Gated Ion Channels, IPSPs

Answer 19

Gated K+ Channel
K+ leaves, Cl- enters

Causes hyperpolarization of Post-synaptic neuron

Question 20

IPSPs and EPSPs are Graded Potentials

Answer 20

They vary in magnitude based on the quantity of neurotransmitters with which they are stimulated.

They travel passively and are attenuated (weakened) with distance.

Question 21

axon hillock

Answer 21

the base of the axon

At the axon hillock, a cell’s potential is determined by the sum of all the excitatory & inhibitory inputs in the dendrites & soma.

Question 22

action potential.

Answer 22

If the voltage at the axon hillock reaches a threshold of -50 mv, then it will increase rapidly to 50 mv, and then quickly rebound to -70 mv.

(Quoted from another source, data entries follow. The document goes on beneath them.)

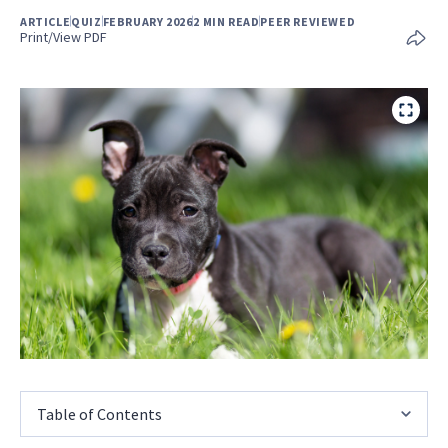
ARTICLE
QUIZ
FEBRUARY 2026
2 MIN READ
PEER REVIEWED
Print/View PDF
Table of Contents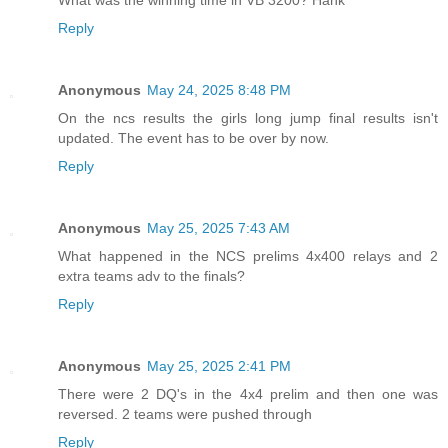
Reply
Anonymous
May 24, 2025 8:48 PM
On the ncs results the girls long jump final results isn't
updated. The event has to be over by now.
Reply
Anonymous
May 25, 2025 7:43 AM
What happened in the NCS prelims 4x400 relays and 2
extra teams adv to the finals?
Reply
Anonymous
May 25, 2025 2:41 PM
There were 2 DQ's in the 4x4 prelim and then one was
reversed. 2 teams were pushed through
Reply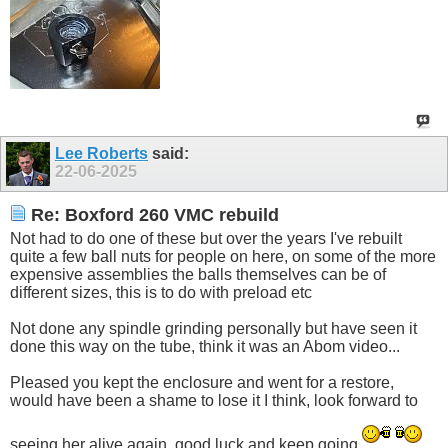
Lee Roberts
said:
22-06-2025
Re: Boxford 260 VMC rebuild
Not had to do one of these but over the years I've rebuilt
quite a few ball nuts for people on here, on some of the more
expensive assemblies the balls themselves can be of
different sizes, this is to do with preload etc
Not done any spindle grinding personally but have seen it
done this way on the tube, think it was an Abom video...
Pleased you kept the enclosure and went for a restore,
would have been a shame to lose it I think, look forward to
seeing her alive again, good luck and keep going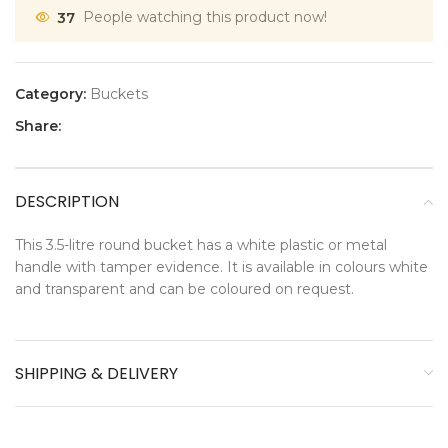
37
People watching this product now!
Category:
Buckets
Share:
DESCRIPTION
This 3.5-litre round bucket has a white plastic or metal
handle with tamper evidence. It is available in colours white
and transparent and can be coloured on request.
SHIPPING & DELIVERY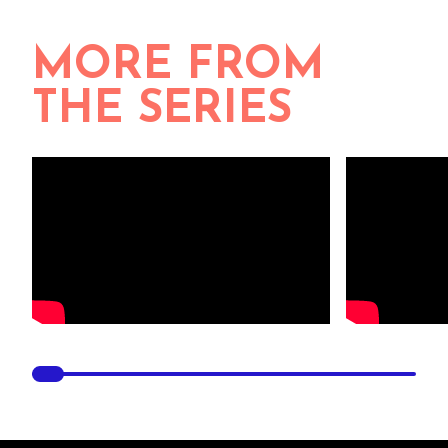
MORE FROM
THE SERIES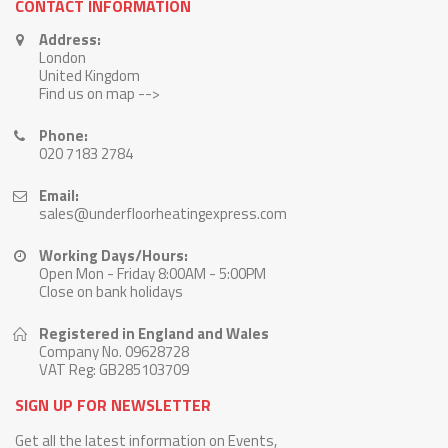
CONTACT INFORMATION
Address:
London
United Kingdom
Find us on map -->
Phone:
020 7183 2784
Email:
sales@underfloorheatingexpress.com
Working Days/Hours:
Open Mon - Friday 8:00AM - 5:00PM
Close on bank holidays
Registered in England and Wales
Company No. 09628728
VAT Reg: GB285103709
SIGN UP FOR NEWSLETTER
Get all the latest information on Events,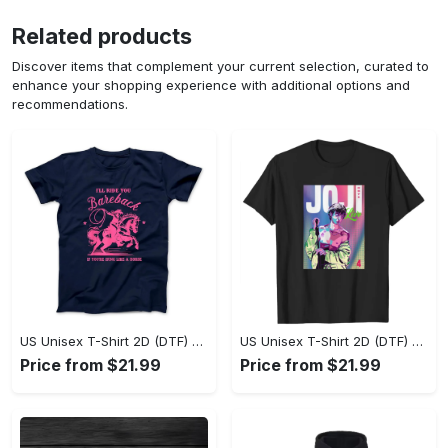
Related products
Discover items that complement your current selection, curated to
enhance your shopping experience with additional options and
recommendations.
US Unisex T-Shirt 2D (DTF) - Where Style Meets Sophistication, Create Your Style Now! - Personalized
US Unisex T-Shirt 2D (DTF) - The Ideal Combination of Comfort and Style, Shop Today, Shine Tomorrow! - Personalized
Price from $21.99
Price from $21.99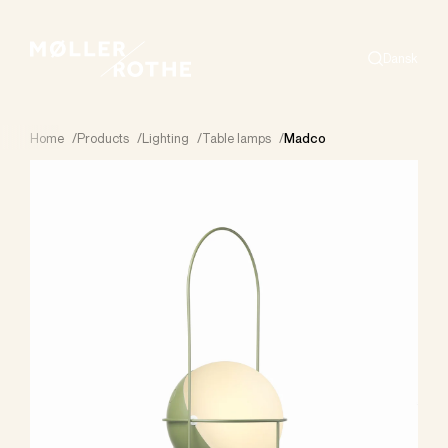
Dansk
Search
Home
/
Products
/
Lighting
/
Table lamps
/
Madco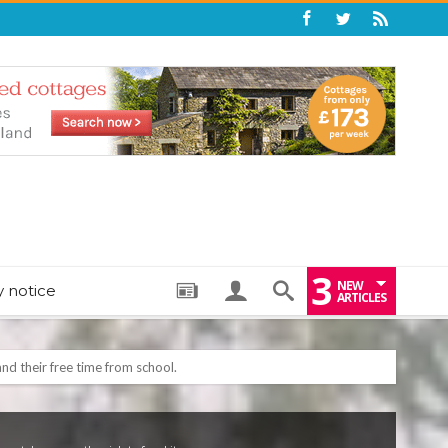
3
NEW
y notice
ARTICLES
: THE PERFECT BEDTIME BOOK TO HELP LITTLE ONES DRIFT OFF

This sequence of voltage changes is called an action potential.

Question 23

absolute refractory

Answer 23

During the absolute refractory period it is impossible to generate a new action potential.

Question 24

relative refractory

Answer 24

During the relative refractory period a new action potential can be generated, but it requires a stimulus that is much stronger than usual.

Question 25

The Toilet Metaphor

Answer 25

When you push the handle, water floods the bowl.

This event takes a couple of seconds and you cannot stop it in the middle.

Once the bowl empties, the flush is complete. Now the upper tank is empty.

If you try pushing the handle at this point, nothing happens (absolute refractory period).

Wait for the upper tank to begin refilling. You can now flush again, but the intensity of the flush increases as the upper tank refills (relative refractory period)

Question 26

An action potential (firing) of a neuron

Answer 26

Na+ entry locally depolarizes axon, which sufficiently depolarizes the adjacent region of the axon to open more of the voltage-gated Na+channels, re-creating the action potential there.

This process continues down the length of the axon.

Question 27

The action potential is non-decremental.

Answer 27

That is to say, its magnitude does not change as it travels along the axon.

Question 28

synapse

Answer 28

When an action potential reaches an axon terminal, it causes neurotransmitters to be released into the synapse.

Question 29

graded potentials

Answer 29

Note that this is quite different from graded potentials (EPSPs or IPSPs).

Their magnitudes become diminished as they travel within the dendrites and soma, and are therefore referred to as decremental.

Question 30

Primary Sensory & Motor Cortex and Surrounding Association Cortex.

Answer 30

The blue regions show the primary cortical receiving areas of the ascending sensory pathways and the primary output region to the spinal cord.

The secondary sensory and motor areas are colored pink.

The remainder is considered association cortex.

Question 31

Excitation and Inhibition

Answer 31

Any neuron can excite or inhibit another neuron based on the type of neurotransmitter it releases from its axon terminals.

The stimulation of a neuron modifies the frequency at which it generates action potentials.